Aim of the exercise: Filter the records below down to the lines that contain the string "атак", and output each matching line verbatim in its original order.

▽

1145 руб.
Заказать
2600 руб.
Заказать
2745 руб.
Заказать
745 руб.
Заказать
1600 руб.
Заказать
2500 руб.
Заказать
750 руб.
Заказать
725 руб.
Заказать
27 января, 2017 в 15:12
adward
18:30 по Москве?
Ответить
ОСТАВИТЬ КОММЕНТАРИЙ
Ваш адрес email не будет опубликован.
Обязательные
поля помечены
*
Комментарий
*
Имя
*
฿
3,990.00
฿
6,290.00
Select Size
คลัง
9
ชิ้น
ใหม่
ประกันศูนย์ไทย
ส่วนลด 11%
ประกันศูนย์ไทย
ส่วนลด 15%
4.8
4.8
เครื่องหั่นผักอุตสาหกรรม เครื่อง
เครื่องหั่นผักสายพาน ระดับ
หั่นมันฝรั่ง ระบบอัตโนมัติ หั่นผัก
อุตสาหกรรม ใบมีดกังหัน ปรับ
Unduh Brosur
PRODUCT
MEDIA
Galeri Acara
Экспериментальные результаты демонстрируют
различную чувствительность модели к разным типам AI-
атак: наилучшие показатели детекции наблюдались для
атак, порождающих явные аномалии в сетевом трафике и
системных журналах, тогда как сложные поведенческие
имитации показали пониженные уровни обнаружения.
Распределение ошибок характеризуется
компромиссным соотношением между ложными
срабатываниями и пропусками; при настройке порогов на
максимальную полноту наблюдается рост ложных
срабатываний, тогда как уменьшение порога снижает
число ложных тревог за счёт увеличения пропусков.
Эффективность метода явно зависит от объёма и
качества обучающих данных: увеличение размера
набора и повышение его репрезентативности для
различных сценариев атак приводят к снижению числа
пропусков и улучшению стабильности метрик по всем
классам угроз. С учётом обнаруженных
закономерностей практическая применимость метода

△

Exercise response:
атак: наилучшие показатели детекции наблюдались для
атак, порождающих явные аномалии в сетевом трафике и
различных сценариев атак приводят к снижению числа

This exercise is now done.